An entry about faithfulness.
This sabbatical journey has been a long one. We’re coming up on the end of the first year of a two-year experience. When I started down this road with my team, there were some immediate, surface-level experiences and takeaways. I started a Hebrew class and some counseling. I intentionally tried to look for opportunities to bless those in less fortunate situations. I stopped engaging in fundraising and trusted in God’s provisions.
I wrote some initial posts that were easy, fast, and “free” — quick observations while the experience was fresh. But still, there was a slow journey to trod in front of me. Some of the more meaningful objectives of my sabbatical were not — and are not — as easily seen and experienced. I have struggled to create margin or feel like I’m finding any semblance of a “sabbatical space.”
This has been disheartening at times. I’ve been learning some really meaningful and unintended lessons along the way (that you can read about in the last few posts), but the “system” wasn’t working like I wanted it to.
But I knew this would be a long process and I knew the infrastructure Impact Campus Ministries puts in place for sabbaticals works, so I trusted the process. We have our staff create a plan and have some things to shoot for. We design an accountability structure and establish intentional relationships to keep each of us on track. There was a period of time where I was tempted to panic — to scratch the whole thing and redesign it all in order to find the “sweet spot” I was missing.
But I decided to stay the course, because there was still time.

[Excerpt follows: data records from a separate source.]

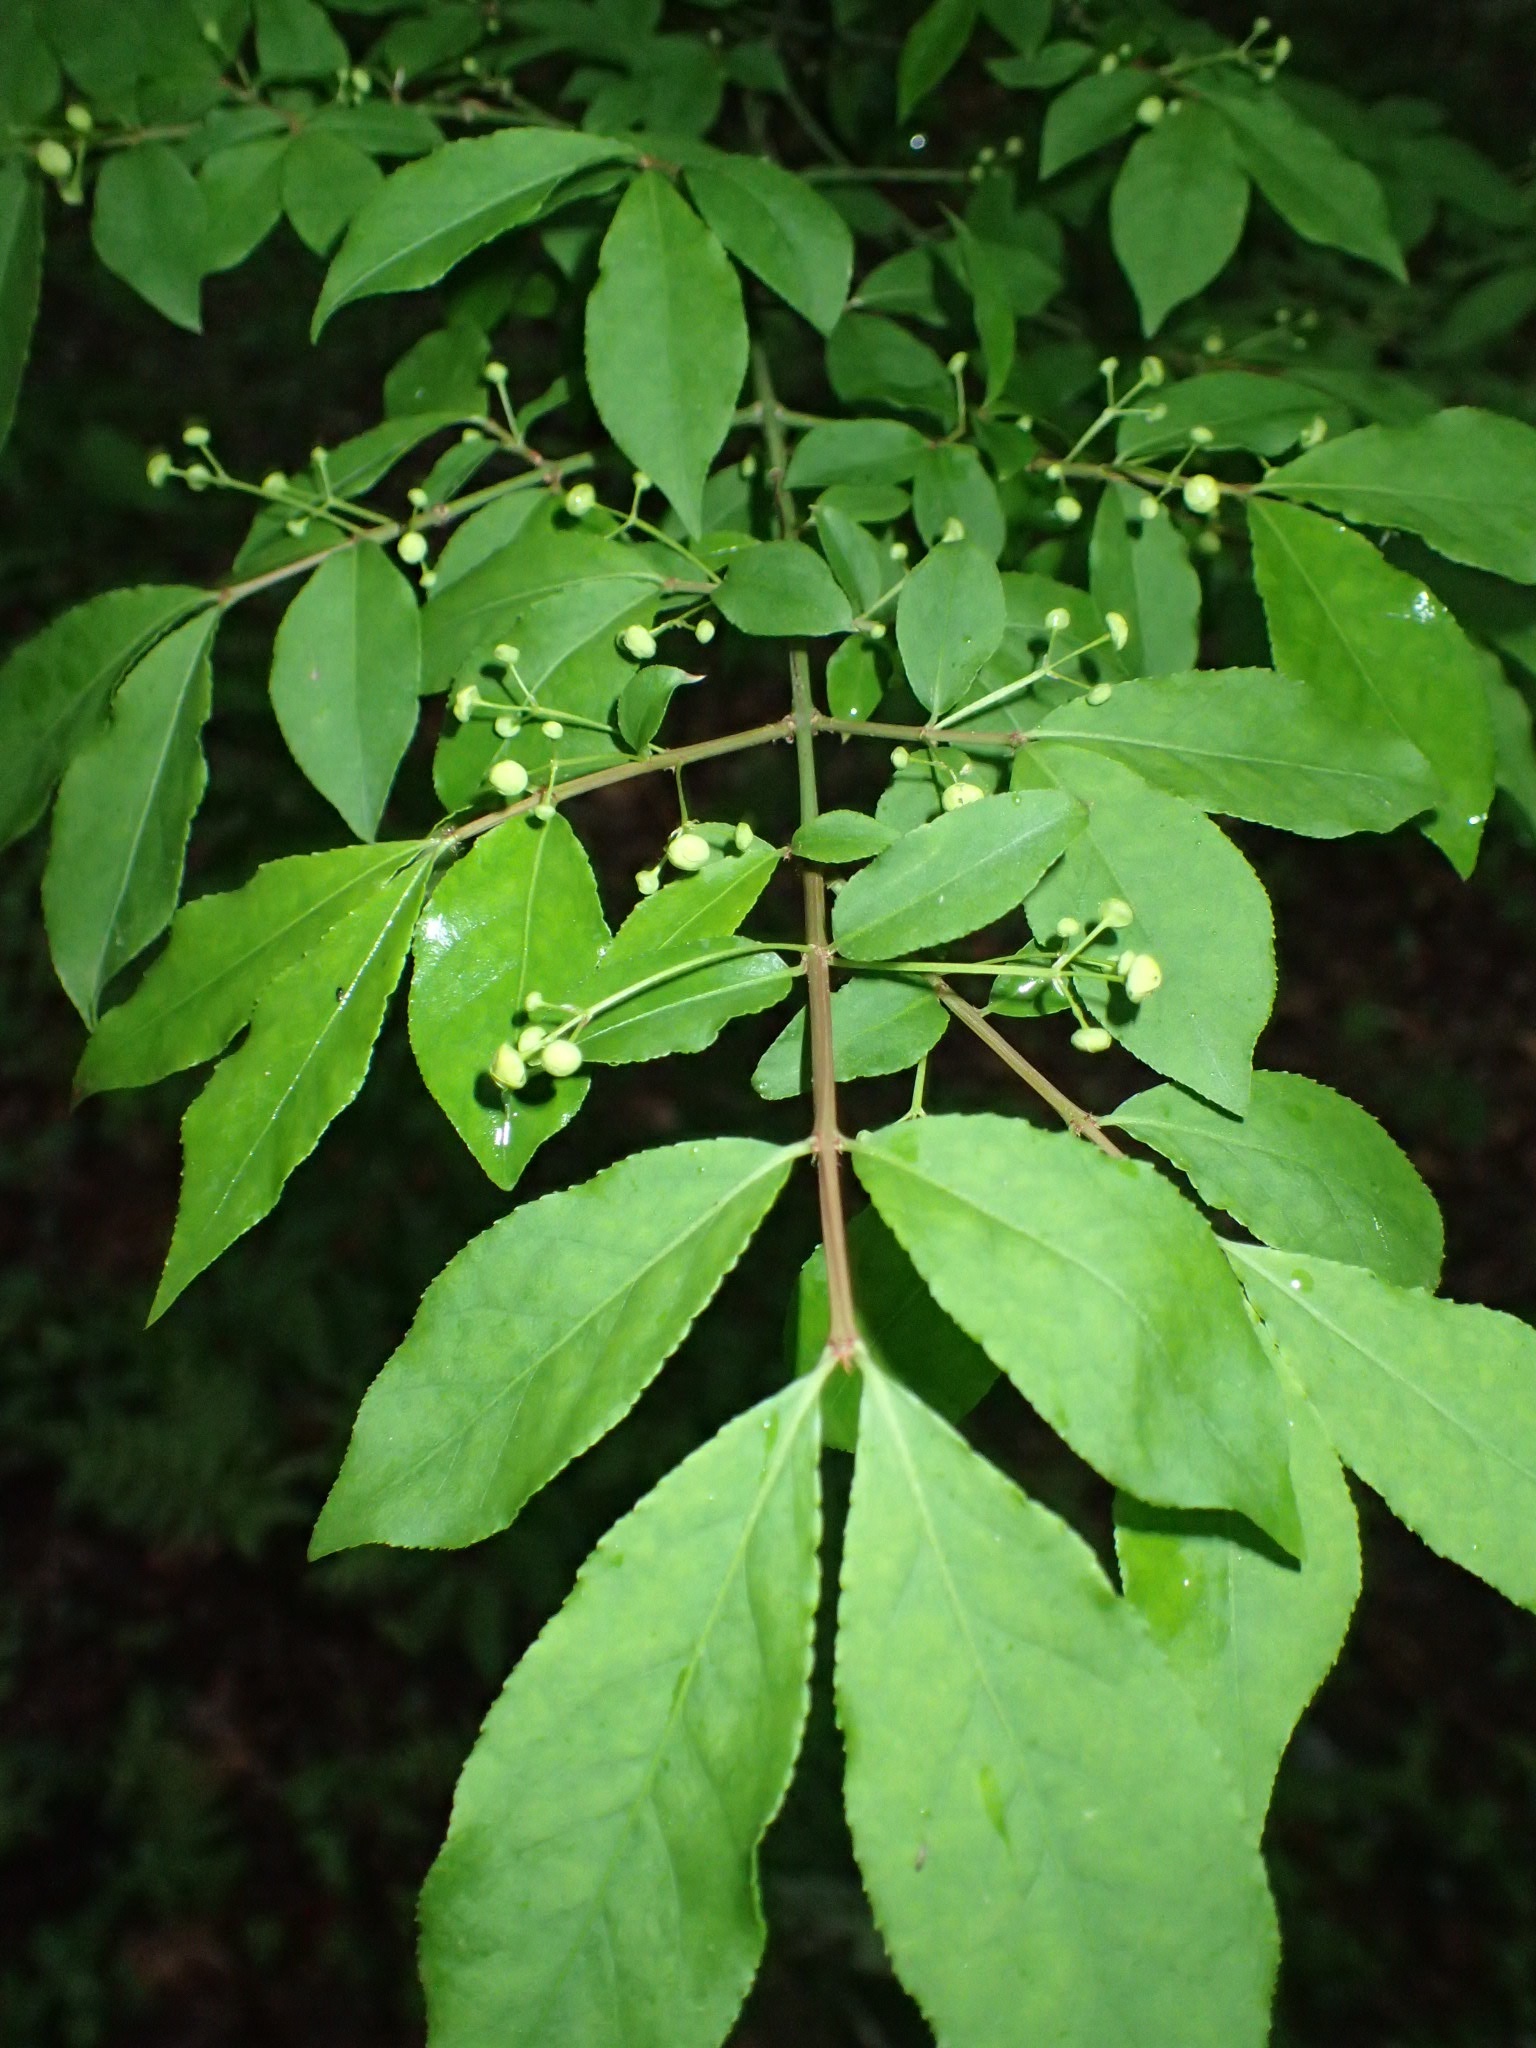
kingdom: Plantae
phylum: Tracheophyta
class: Magnoliopsida
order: Celastrales
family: Celastraceae
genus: Euonymus
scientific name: Euonymus alatus
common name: Winged euonymus
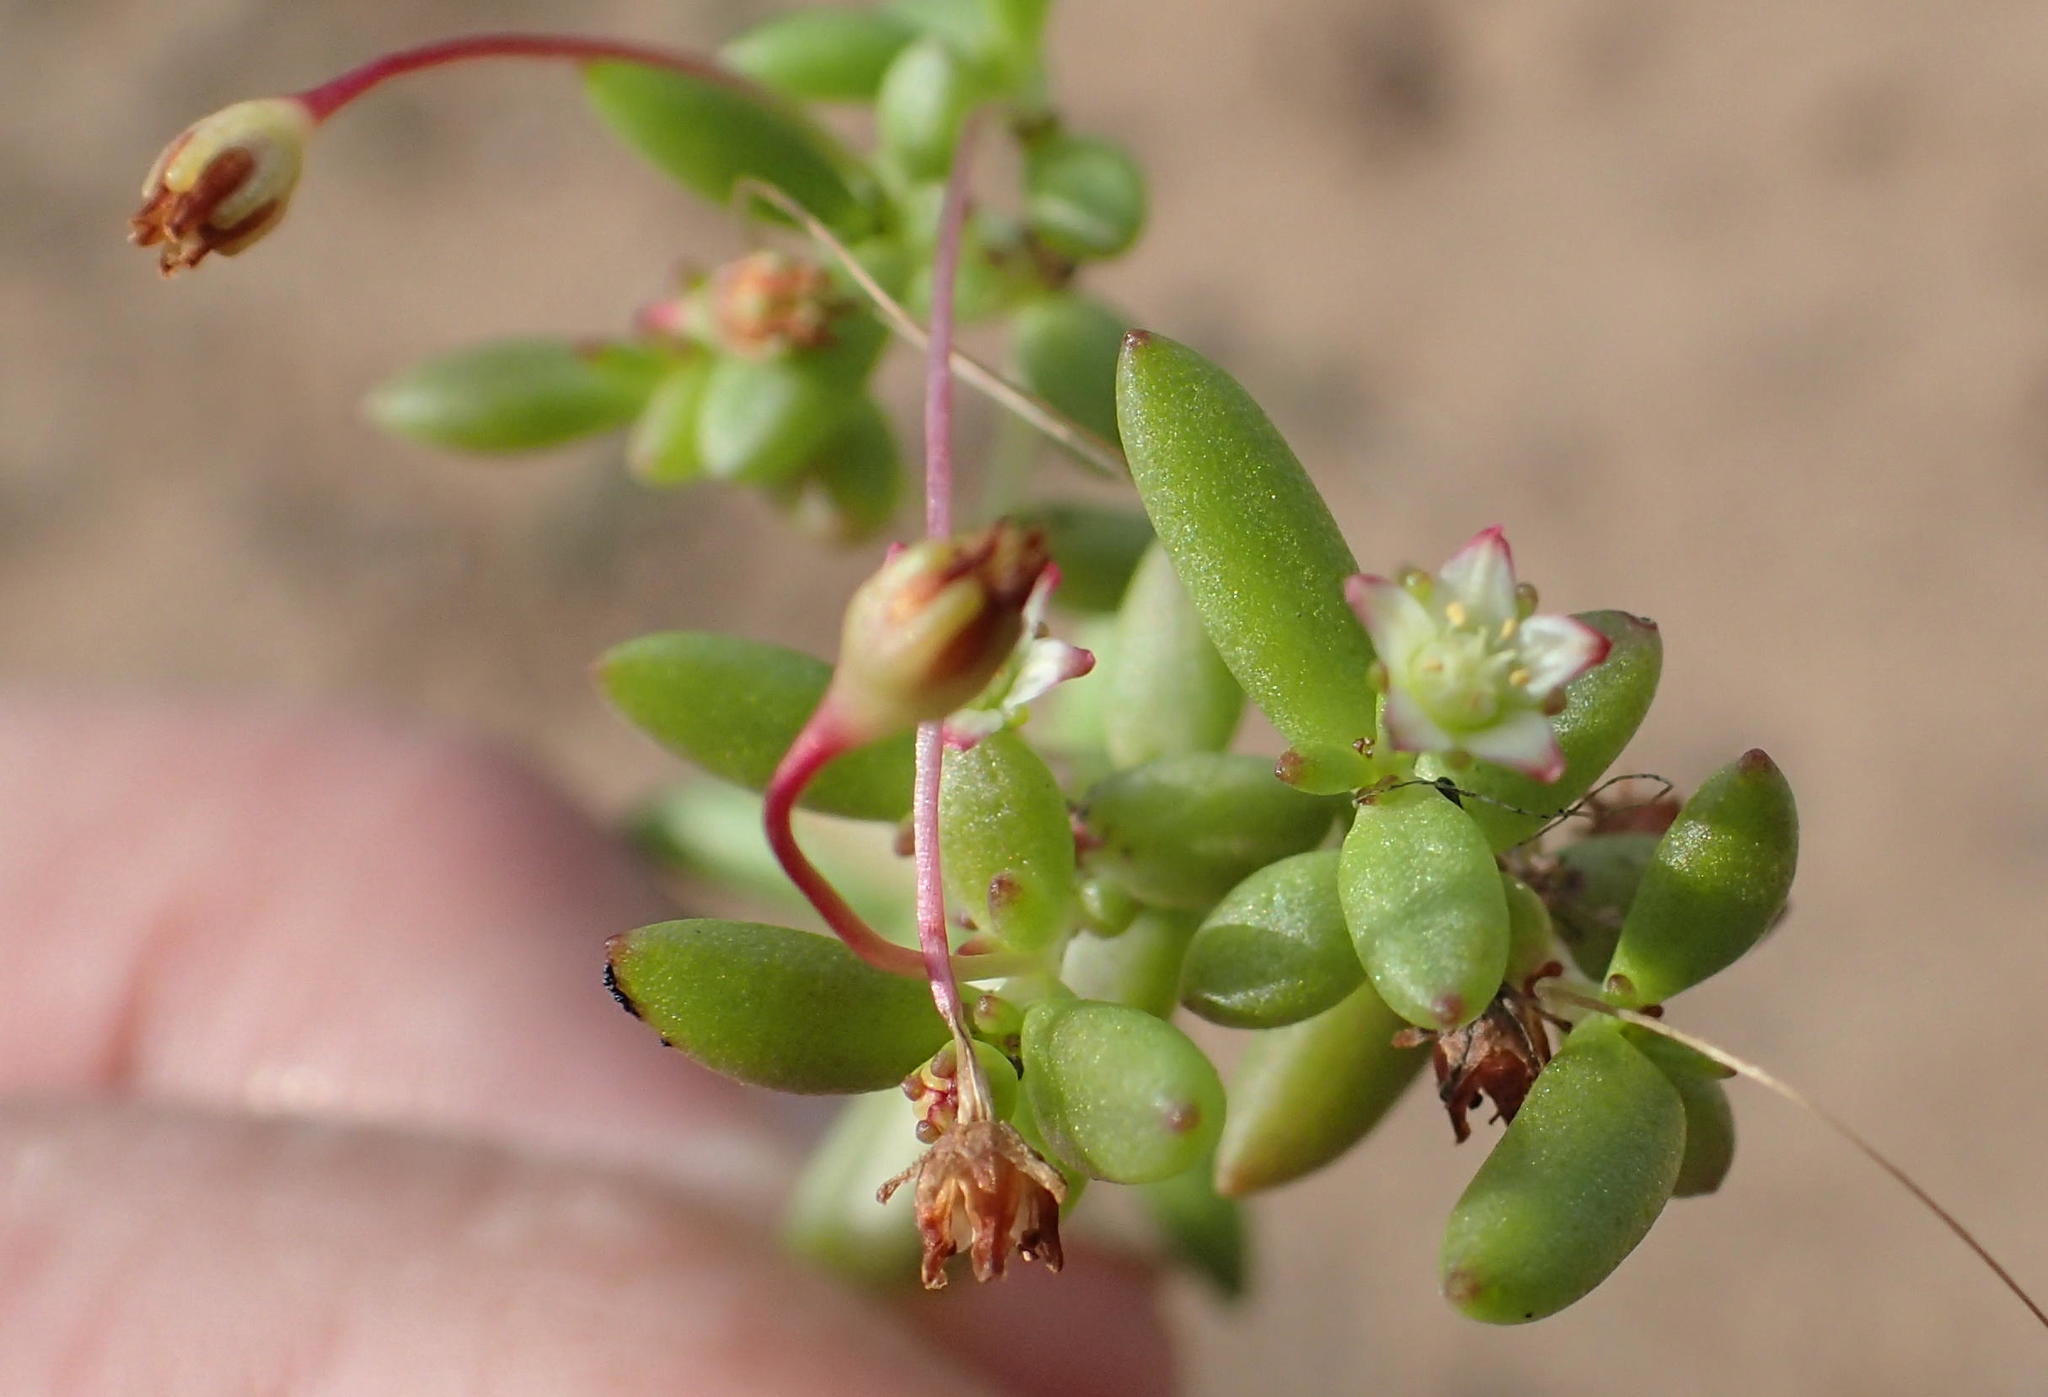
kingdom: Plantae
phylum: Tracheophyta
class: Magnoliopsida
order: Saxifragales
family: Crassulaceae
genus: Crassula
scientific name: Crassula expansa
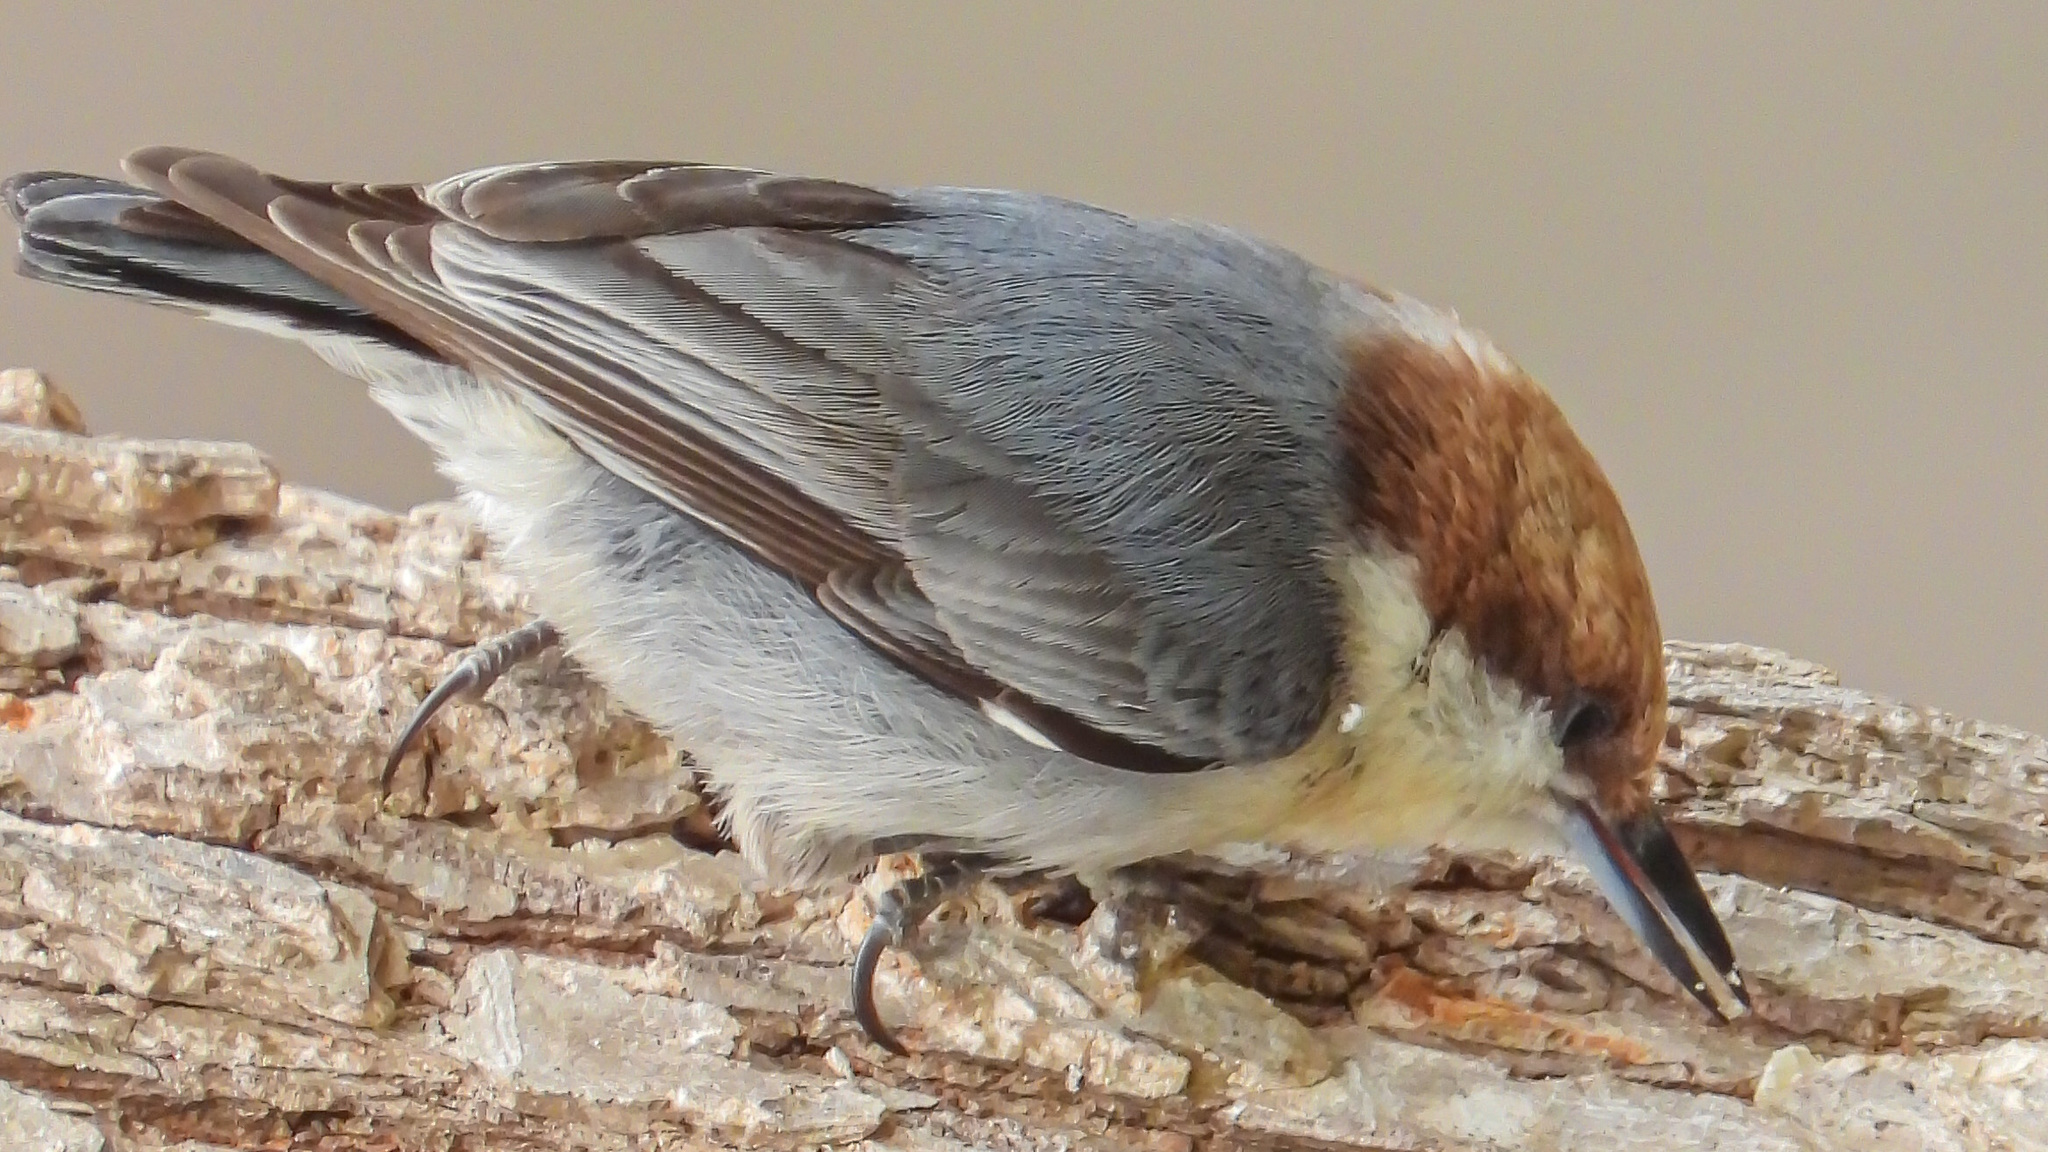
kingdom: Animalia
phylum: Chordata
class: Aves
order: Passeriformes
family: Sittidae
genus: Sitta
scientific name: Sitta pusilla
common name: Brown-headed nuthatch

That decision is looking to be one of the richest experiences, almost as if it is determined to help my sabbatical find the space that I sought to create.
We stayed curious and we asked questions. We stayed vulnerable and discussed the frustrations. My team has shown up and said “YES” or “NO” as needed. Together we’ve listened and responded. At times it seemed like we were off track and at times that track has brought us right where we want to be. They are helping me find the space I am looking for and helping me get there in healthier ways than I would have forced on my own.
One of the things I always talk about is trusting the story. It’s a concept rooted in Sabbath and an understanding that we have everything we need — that fear and insecurity cause us to do dumb and destructive things. This is part of what I’ve seen in trusting the process. When we know that the process is good, that it’s built on the right stuff and has the right people involved, we need to know this process will bear fruit if we walk it out in faithfulness.
So if you know you have a good process, but you’re wrestling with fear and insecurity, catch yourself before you make a mistake. Trust the process to do what it was built to do.